Exercise: The entries that follow should be reproduced exactly, with no images carried over.

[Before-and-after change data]
::::::

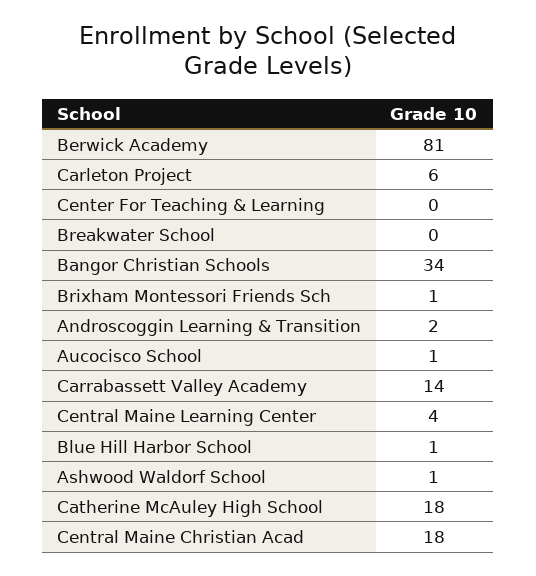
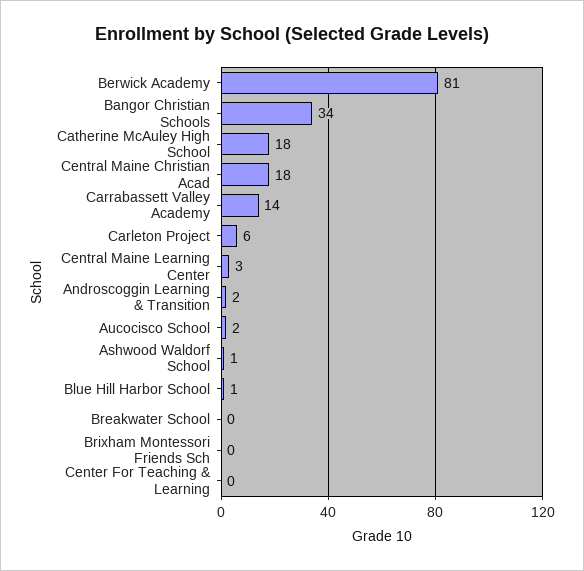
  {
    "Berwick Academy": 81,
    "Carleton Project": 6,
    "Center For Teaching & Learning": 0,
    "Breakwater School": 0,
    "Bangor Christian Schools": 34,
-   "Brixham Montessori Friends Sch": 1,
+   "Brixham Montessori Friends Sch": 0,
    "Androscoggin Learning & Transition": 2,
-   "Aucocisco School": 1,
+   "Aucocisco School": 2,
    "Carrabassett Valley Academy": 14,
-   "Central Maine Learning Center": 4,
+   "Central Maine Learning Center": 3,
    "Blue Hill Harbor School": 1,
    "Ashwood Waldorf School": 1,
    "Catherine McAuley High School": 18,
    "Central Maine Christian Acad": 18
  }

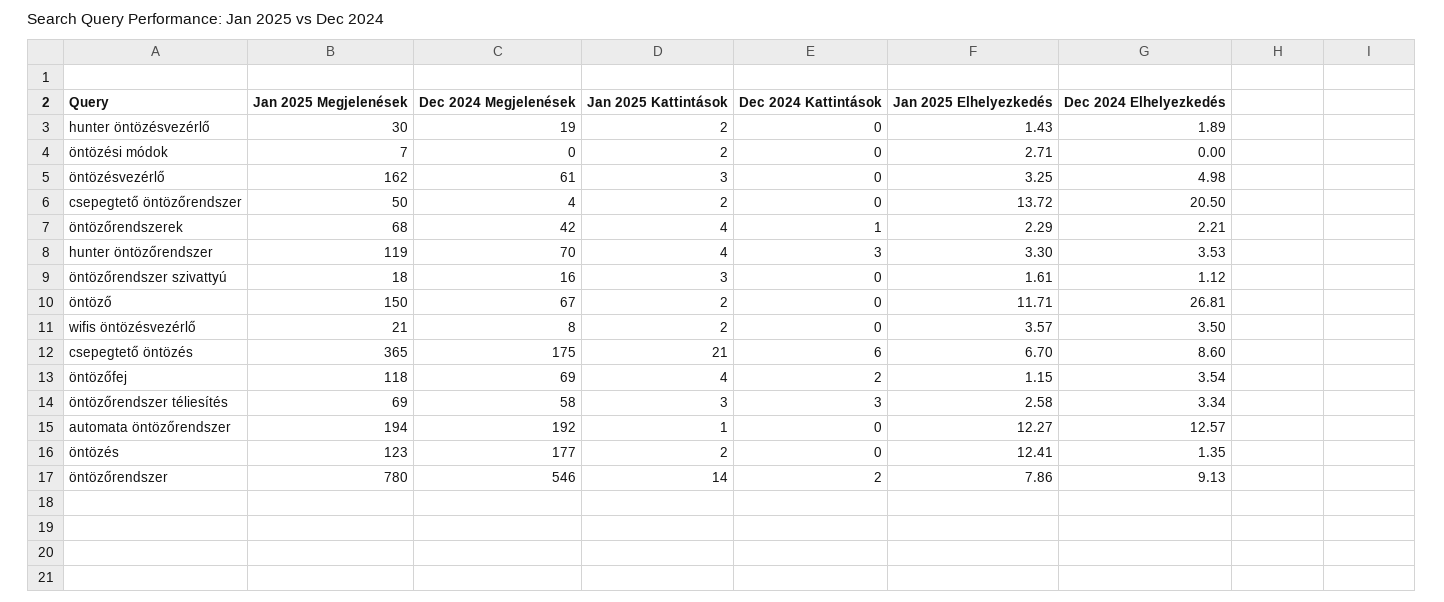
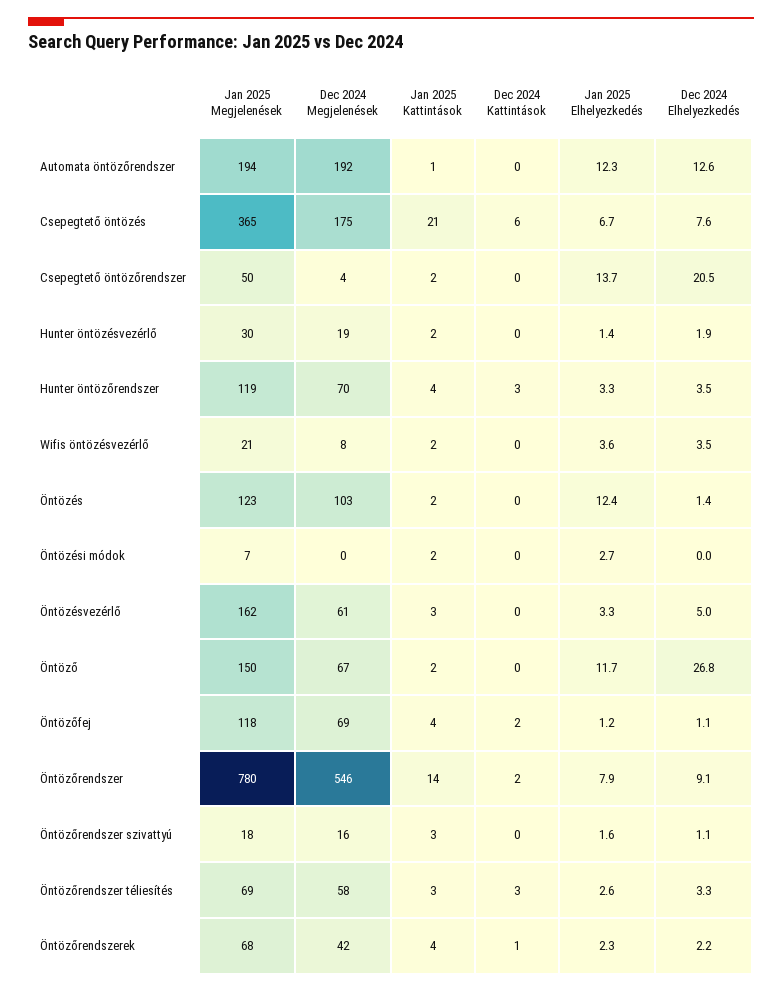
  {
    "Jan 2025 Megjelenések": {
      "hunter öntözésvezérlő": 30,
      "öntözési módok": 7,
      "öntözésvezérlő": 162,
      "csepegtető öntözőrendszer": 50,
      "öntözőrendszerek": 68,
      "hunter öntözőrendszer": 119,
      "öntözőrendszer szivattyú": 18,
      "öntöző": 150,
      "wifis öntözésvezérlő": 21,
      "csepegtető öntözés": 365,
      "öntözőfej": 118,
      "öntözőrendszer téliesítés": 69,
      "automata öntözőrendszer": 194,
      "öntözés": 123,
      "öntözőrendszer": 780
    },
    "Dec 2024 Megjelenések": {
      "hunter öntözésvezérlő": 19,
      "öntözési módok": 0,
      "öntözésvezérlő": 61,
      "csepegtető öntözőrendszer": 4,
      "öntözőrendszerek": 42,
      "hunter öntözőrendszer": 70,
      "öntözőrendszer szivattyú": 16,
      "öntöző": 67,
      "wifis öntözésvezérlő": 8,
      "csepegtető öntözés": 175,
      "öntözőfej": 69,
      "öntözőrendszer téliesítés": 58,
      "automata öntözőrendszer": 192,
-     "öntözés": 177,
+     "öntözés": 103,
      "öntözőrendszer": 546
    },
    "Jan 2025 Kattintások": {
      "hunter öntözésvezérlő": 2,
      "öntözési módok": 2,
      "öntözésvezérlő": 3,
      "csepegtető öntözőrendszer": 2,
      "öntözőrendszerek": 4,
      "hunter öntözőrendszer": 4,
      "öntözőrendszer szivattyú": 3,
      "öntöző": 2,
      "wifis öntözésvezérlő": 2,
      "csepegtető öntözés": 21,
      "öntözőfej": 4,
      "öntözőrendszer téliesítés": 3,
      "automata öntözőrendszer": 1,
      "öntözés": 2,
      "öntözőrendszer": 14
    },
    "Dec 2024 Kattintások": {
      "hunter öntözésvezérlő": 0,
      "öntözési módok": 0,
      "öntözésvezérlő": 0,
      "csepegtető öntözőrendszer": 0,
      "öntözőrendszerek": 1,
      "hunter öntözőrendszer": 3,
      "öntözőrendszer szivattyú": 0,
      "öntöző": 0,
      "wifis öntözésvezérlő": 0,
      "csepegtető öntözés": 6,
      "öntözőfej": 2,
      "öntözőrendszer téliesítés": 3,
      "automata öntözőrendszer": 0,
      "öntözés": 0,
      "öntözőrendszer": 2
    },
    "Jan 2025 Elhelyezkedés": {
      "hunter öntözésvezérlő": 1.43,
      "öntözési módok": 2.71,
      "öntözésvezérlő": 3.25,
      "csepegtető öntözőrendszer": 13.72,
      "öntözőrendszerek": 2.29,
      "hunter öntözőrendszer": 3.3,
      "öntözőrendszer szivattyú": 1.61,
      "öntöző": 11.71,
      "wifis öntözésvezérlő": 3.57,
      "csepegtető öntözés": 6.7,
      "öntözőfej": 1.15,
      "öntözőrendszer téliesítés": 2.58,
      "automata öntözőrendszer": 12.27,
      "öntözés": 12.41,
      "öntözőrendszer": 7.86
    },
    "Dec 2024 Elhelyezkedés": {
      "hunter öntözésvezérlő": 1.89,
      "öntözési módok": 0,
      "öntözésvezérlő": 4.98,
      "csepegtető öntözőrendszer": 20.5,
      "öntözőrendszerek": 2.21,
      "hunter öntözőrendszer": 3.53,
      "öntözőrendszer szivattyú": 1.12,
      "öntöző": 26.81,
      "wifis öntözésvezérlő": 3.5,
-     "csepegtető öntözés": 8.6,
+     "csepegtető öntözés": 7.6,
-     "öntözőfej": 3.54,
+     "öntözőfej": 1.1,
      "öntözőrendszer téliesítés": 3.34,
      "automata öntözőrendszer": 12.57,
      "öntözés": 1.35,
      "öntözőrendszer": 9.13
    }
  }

::::::

Exercise answer:
  {
    "Berwick Academy": 81,
    "Carleton Project": 6,
    "Center For Teaching & Learning": 0,
    "Breakwater School": 0,
    "Bangor Christian Schools": 34,
-   "Brixham Montessori Friends Sch": 1,
+   "Brixham Montessori Friends Sch": 0,
    "Androscoggin Learning & Transition": 2,
-   "Aucocisco School": 1,
+   "Aucocisco School": 2,
    "Carrabassett Valley Academy": 14,
-   "Central Maine Learning Center": 4,
+   "Central Maine Learning Center": 3,
    "Blue Hill Harbor School": 1,
    "Ashwood Waldorf School": 1,
    "Catherine McAuley High School": 18,
    "Central Maine Christian Acad": 18
  }

  {
    "Jan 2025 Megjelenések": {
      "hunter öntözésvezérlő": 30,
      "öntözési módok": 7,
      "öntözésvezérlő": 162,
      "csepegtető öntözőrendszer": 50,
      "öntözőrendszerek": 68,
      "hunter öntözőrendszer": 119,
      "öntözőrendszer szivattyú": 18,
      "öntöző": 150,
      "wifis öntözésvezérlő": 21,
      "csepegtető öntözés": 365,
      "öntözőfej": 118,
      "öntözőrendszer téliesítés": 69,
      "automata öntözőrendszer": 194,
      "öntözés": 123,
      "öntözőrendszer": 780
    },
    "Dec 2024 Megjelenések": {
      "hunter öntözésvezérlő": 19,
      "öntözési módok": 0,
      "öntözésvezérlő": 61,
      "csepegtető öntözőrendszer": 4,
      "öntözőrendszerek": 42,
      "hunter öntözőrendszer": 70,
      "öntözőrendszer szivattyú": 16,
      "öntöző": 67,
      "wifis öntözésvezérlő": 8,
      "csepegtető öntözés": 175,
      "öntözőfej": 69,
      "öntözőrendszer téliesítés": 58,
      "automata öntözőrendszer": 192,
-     "öntözés": 177,
+     "öntözés": 103,
      "öntözőrendszer": 546
    },
    "Jan 2025 Kattintások": {
      "hunter öntözésvezérlő": 2,
      "öntözési módok": 2,
      "öntözésvezérlő": 3,
      "csepegtető öntözőrendszer": 2,
      "öntözőrendszerek": 4,
      "hunter öntözőrendszer": 4,
      "öntözőrendszer szivattyú": 3,
      "öntöző": 2,
      "wifis öntözésvezérlő": 2,
      "csepegtető öntözés": 21,
      "öntözőfej": 4,
      "öntözőrendszer téliesítés": 3,
      "automata öntözőrendszer": 1,
      "öntözés": 2,
      "öntözőrendszer": 14
    },
    "Dec 2024 Kattintások": {
      "hunter öntözésvezérlő": 0,
      "öntözési módok": 0,
      "öntözésvezérlő": 0,
      "csepegtető öntözőrendszer": 0,
      "öntözőrendszerek": 1,
      "hunter öntözőrendszer": 3,
      "öntözőrendszer szivattyú": 0,
      "öntöző": 0,
      "wifis öntözésvezérlő": 0,
      "csepegtető öntözés": 6,
      "öntözőfej": 2,
      "öntözőrendszer téliesítés": 3,
      "automata öntözőrendszer": 0,
      "öntözés": 0,
      "öntözőrendszer": 2
    },
    "Jan 2025 Elhelyezkedés": {
      "hunter öntözésvezérlő": 1.43,
      "öntözési módok": 2.71,
      "öntözésvezérlő": 3.25,
      "csepegtető öntözőrendszer": 13.72,
      "öntözőrendszerek": 2.29,
      "hunter öntözőrendszer": 3.3,
      "öntözőrendszer szivattyú": 1.61,
      "öntöző": 11.71,
      "wifis öntözésvezérlő": 3.57,
      "csepegtető öntözés": 6.7,
      "öntözőfej": 1.15,
      "öntözőrendszer téliesítés": 2.58,
      "automata öntözőrendszer": 12.27,
      "öntözés": 12.41,
      "öntözőrendszer": 7.86
    },
    "Dec 2024 Elhelyezkedés": {
      "hunter öntözésvezérlő": 1.89,
      "öntözési módok": 0,
      "öntözésvezérlő": 4.98,
      "csepegtető öntözőrendszer": 20.5,
      "öntözőrendszerek": 2.21,
      "hunter öntözőrendszer": 3.53,
      "öntözőrendszer szivattyú": 1.12,
      "öntöző": 26.81,
      "wifis öntözésvezérlő": 3.5,
-     "csepegtető öntözés": 8.6,
+     "csepegtető öntözés": 7.6,
-     "öntözőfej": 3.54,
+     "öntözőfej": 1.1,
      "öntözőrendszer téliesítés": 3.34,
      "automata öntözőrendszer": 12.57,
      "öntözés": 1.35,
      "öntözőrendszer": 9.13
    }
  }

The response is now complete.